Öte yandan seçim sonuçlarına ilişkin en dikkat çekici gelişmelerden biri de İran’ın destek verdiği ve milis grupların siyasi organizasyonlarının içerisinde yer aldığı, Bedir Örgütü lideri Hadi el-Amiri’nin başkanlığındaki Fetih Koalisyonu’nun sandalye sayısındaki düşüş oldu. 2018 seçimlerine göre Fetih Koalisyonu sandalye sayısının neredeyse üçte ikisini kaybetti. Bu noktada halkın siyasete önemli bir mesaj verdiği görülüyor. Fetih Koalisyonu’ndaki bu düşüşte, hem 2018’den sonraki süreçte milis grupların siyasi organlarının siyaset ve devlet yönetiminde gösterdikleri eksiklik ve yaptıkları hatalar hem de 2019’da başlayan protesto gösterilerinde protestoculara karşı tutundukları sert tavrın etkili olduğunu söylemek mümkün. Ayrıca bu noktada İran’ın desteklediği grupların da bir düşüş yaşadığı görülüyor. Her ne kadar Fetih Koalisyonu’nun 2018’de aldığı sandalyelerin Kanun Devleti Koalisyonu’na kaydığı görülse de özellikle Şii bölgelerden bağımsız adayların ve protestocu hareketlerin aldıkları oy oranı da dikkat çekici. Nitekim protestocuların oluşturduğu İmtidad hareketi 9 sandalye elde etti ve bunlardan 5’inin protesto gösterilerinin merkezi konumundaki Nasıriye’den aldı. Bu noktada Irak siyasal sisteminde değişim isteyenler de parlamentoya girmiş oldu.

Seçim sonuçları Federal Yüksek Mahkeme’nin onayından sonra kesinleşecek olsa da şimdiden hükümet kurma pazarlıkları başlamış görünüyor. Mukteda es-Sadr hükümet görüşmeleri yapmak için 4 kişilik bir ekip oluşturdu. İran’a yakın grupların da Nuri el-Maliki’nin liderliğindeki Kanun Devleti Koalisyonu öncülüğünde bir ittifaka gittiği söyleniyor. Bu kez Mukteda el-Sadr’ın oyun kurucu rolü alacağı görünüyor.
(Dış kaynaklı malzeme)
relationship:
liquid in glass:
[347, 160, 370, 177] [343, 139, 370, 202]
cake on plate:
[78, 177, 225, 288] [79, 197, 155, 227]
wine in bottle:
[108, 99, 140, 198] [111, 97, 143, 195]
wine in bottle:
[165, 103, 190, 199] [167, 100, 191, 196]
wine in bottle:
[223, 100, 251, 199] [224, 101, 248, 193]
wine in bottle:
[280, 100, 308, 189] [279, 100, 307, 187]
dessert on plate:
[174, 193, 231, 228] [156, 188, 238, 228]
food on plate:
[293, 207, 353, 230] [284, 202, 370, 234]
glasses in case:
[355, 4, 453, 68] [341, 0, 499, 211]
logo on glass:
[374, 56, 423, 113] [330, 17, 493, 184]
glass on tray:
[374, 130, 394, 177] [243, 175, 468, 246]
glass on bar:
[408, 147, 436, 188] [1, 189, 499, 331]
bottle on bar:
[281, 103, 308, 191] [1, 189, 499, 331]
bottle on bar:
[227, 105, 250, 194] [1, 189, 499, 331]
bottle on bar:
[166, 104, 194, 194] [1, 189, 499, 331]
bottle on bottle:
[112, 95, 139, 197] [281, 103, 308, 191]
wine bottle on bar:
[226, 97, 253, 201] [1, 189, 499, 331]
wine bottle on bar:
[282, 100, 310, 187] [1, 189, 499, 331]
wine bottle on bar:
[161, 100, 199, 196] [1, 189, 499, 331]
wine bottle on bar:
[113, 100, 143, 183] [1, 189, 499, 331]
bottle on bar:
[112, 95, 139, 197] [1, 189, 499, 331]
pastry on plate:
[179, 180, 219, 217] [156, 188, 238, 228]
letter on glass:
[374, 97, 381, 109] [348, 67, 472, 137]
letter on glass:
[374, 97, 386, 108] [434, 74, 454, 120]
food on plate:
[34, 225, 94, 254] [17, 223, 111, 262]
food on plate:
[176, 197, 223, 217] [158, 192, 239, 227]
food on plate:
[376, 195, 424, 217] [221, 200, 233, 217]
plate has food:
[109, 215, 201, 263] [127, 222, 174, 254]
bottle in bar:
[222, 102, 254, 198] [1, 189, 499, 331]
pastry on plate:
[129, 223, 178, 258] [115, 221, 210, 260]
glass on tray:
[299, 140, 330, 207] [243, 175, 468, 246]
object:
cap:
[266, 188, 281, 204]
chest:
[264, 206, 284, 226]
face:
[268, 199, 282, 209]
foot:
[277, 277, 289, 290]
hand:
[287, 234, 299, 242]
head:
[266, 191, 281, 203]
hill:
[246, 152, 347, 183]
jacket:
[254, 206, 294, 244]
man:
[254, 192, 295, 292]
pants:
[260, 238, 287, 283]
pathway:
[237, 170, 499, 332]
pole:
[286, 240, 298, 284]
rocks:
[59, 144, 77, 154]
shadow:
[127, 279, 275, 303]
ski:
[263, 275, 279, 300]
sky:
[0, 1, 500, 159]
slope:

Diğer tarafta İran yanlısı grupların da hükümette etkili olmak için pozisyon alması ve Sadr’ın kuracağı oyunu bozmak ya da içerisinde yer almak arasında bir tercih yapması gerekiyor. Ancak Sadr ve Maliki arasında geçmişten gelen gerginlikler olduğu dikkate alındığında iki tarafın yan yana gelmesinin kolay olmayacağını söylemek mümkün. Bu nedenle geçmiş hükümetlerde olduğu gibi ulusal birlik hükümeti olmayıp, yerine bir çoğunluk hükümeti ortaya çıkabilir. Bu noktada KDP ve Takaddum’un atacağı adımlar belirleyici olacak gibi. Özellikle KDP’nin tek başına bir parti olarak hareket ettiği düşünüldüğünde hükümet kurma görüşmelerinde en avantajlı grup olduğunu söylemek doğru olacak. Eğer söz konusu gruplar çabuk ve kararlı adımlar atarsa her zamankinden daha çabuk bir hükümet kurulması şaşırtıcı olmaz.

 

Bu analiz 17 Ekim 2021’de Rûdaw Medya internet sitesinde “Irak'ta 2021 Seçimleri: Kazanan ve Kaybedenler” başlığıyla yayınlanmıştır.